Monte Carlo tree search

The Algorithm

Monte Carlo tree search is a non-deterministic algorithm that is guaranteed to converge to Minimax. This algorithm creates a tree of nodes, which look like

class Node {
    double wins = 0;
    uint count = 1;
    list<Node> children;
}

The general algorithm repeatedly

Start at the root
Recursively selects already explored children in a Magic way until it reaches an unexplored child. Add a node for the unexplored child. Update the count field in all these nodes
Plays a sequence of random moves for both sides and returns the result back up the tree to the previously unexplored node. Do NOT create new nodes for this playthrough.
Percolates the results up in a Magic way.

Each of these iterations is called a rollout. After performing a large number of these, the algorithm returns the action at the root that will lead to the child with the highest value-to-count ratio.

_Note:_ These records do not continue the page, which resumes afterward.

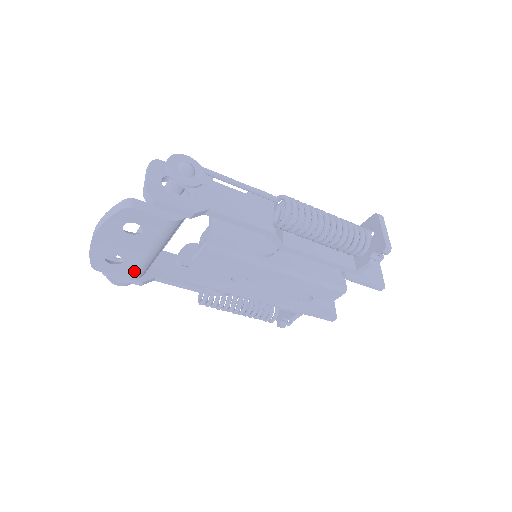
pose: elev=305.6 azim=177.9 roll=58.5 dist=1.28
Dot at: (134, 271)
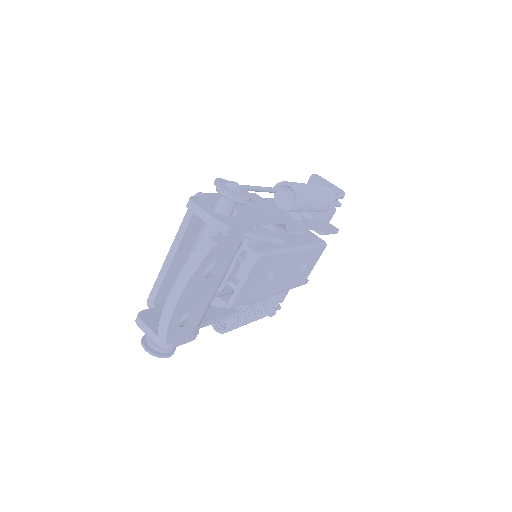
Dot at: (199, 323)
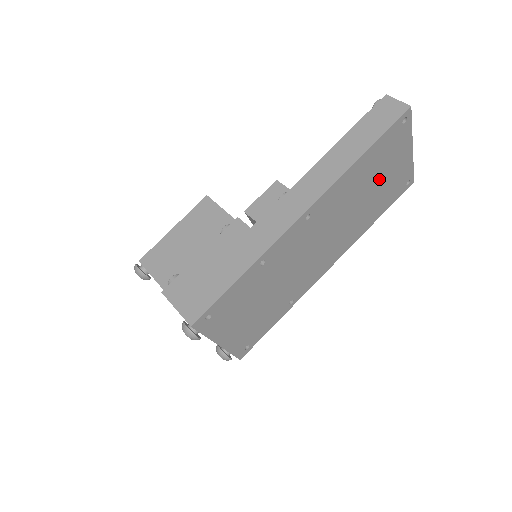
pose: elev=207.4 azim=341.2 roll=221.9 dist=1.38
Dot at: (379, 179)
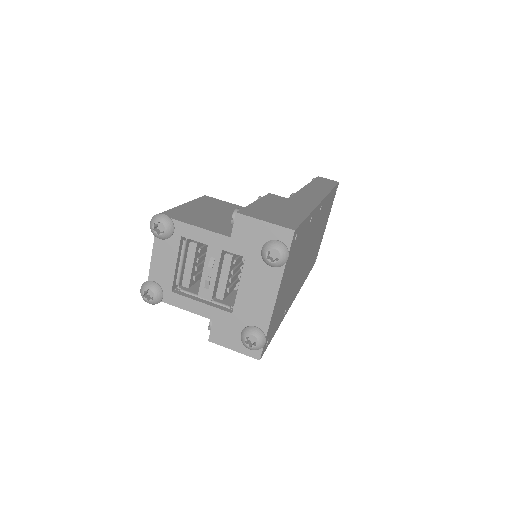
Dot at: occluded
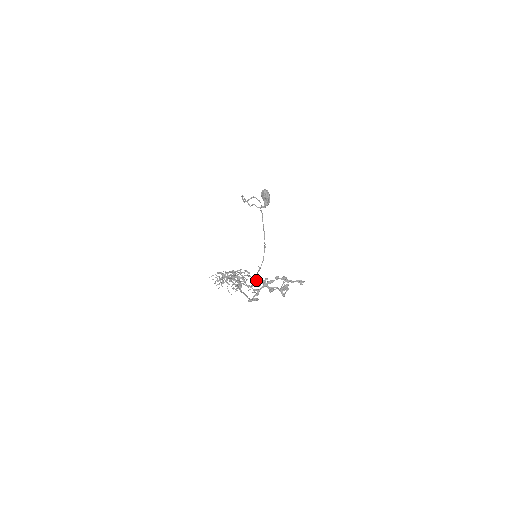
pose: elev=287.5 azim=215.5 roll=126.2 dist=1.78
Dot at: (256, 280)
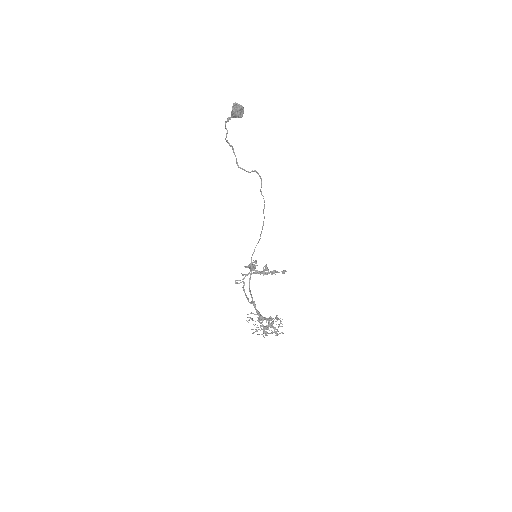
Dot at: occluded
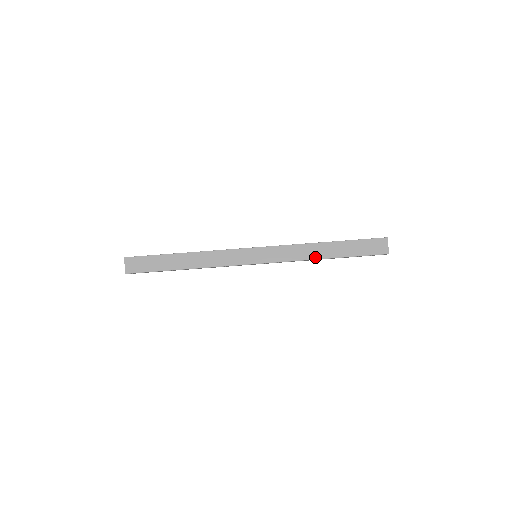
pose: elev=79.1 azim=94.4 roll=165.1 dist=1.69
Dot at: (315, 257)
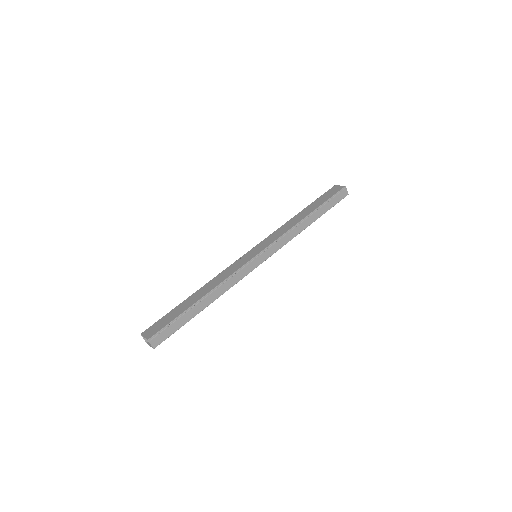
Dot at: (298, 221)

So, let's explain what these two pieces of Magic are. The first describes how you choose which child to go down. The procedure is

If any of your children are unexpored, then explore them.
Otherwise, randomly choose from your children, but make it so that the probably of choosing child $i$ is proportional to \begin{equation} \frac{w_i}{n_i} + c \cdot \sqrt{\frac{\ln{N}}{n_i}} \label{foo} \end{equation} where
- $w_i$ is the wins of the child from the parent's point of view
- $c$ is an empirically determined positive constant that indicates how important exploration is compared to explotation
- $N$ is the number of times the parent has been visited
- $n_i$ is the number of times the child has been visited - i.e. count

The second piece of Magic is how percolating the results back up the tree works. This is actually pretty straightforward:

Simply pass the utility of the result (generaly 1.0 for a win, 0.5 for a tie, and 0 for a loss) back up the game until you get to the intial unexplored node.
Simply add the result to this node's wins and all its ancestors.

Note, you should flip the value at every level, so that the utility is correct form the point-of-view of the parent.

Explanation

Equation $\ref{foo}$ is based on an idea called upper-confidence bound, which basically says that you should explore the move with the highest plausible value.

While proving this is very difficult, it is a fact that using this function to choose your child will guarantee that this Monte Carlo approach will converge to Minimax as the number of rollouts approaches infinity.

To get a feel for while this is the case, consider a node with two children, $A$ and $B$, where $A$ always leads to a win and $B$ always leads to a loss. If we assume, for simplicity, that $c=0.2$, then the weight given to $A$ after a single exploration is 1.17, while $B$ has a weight of 0.17, so we'll choose $A$ 87% of the time.

If we explore $A$ 870 times and explore $B$ 130 times, these weights change to 1.02 and 0.05, meaning we'll choose $A$ 95% of the time. As we explore $A$ more and more (compared to $B$), the parent (which is essentially a weighted sum of its children) converges to $A$'s value.